À ce seul mot je compris ce dont il s’agissait et je répondis effrontément :

— Parce que je ne suis pas de service.

— Ah ! je crois bien que vous n’êtes pas de service. Il y a longtemps que vous vous reposez tranquillement tandis que les autres vont se faire tuer. C’est du propre !

Il devint évident pour moi que cet Espagnol m’en voulait à cause des cigares que je lui avais donnés.

— Enfin, de quoi s’agit-il ? Finissons-en.

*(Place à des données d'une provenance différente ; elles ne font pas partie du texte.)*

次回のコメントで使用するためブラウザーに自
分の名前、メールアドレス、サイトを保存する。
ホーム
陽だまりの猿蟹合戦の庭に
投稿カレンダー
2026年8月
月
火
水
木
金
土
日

Il ne répondit pas, mais il fit signe à deux fédérés qui se placèrent l’un à ma droite, l’autre à ma gauche, et me dirent :

— Marchons !

Je ne demandais pas mieux, bien qu’à vrai dire cette promenade ne fût pas tout à fait celle que j’avais préméditée. Sur notre passage une femme dit : « Pauvre jeune homme ! On l’aura pris sur le fait ! » Nous arrivâmes à l’église Notre-Dame-de-Lorette, et l’on m’introduisit dans la sacristie, où se trouvaient déjà une cinquantaine de réfractaires.

Derrière une table de bois blanc, où on avait placé un encrier en liège, deux plumes d’oie, et un petit registre, siégeaient trois jeunes gens, presque des gamins, en uniforme : quelque chose comme Minos, Éaque et Rhadamante ; à l’âge où ils jouaient à saute-mouton.

— Votre nom ? me demanda Rhadamante.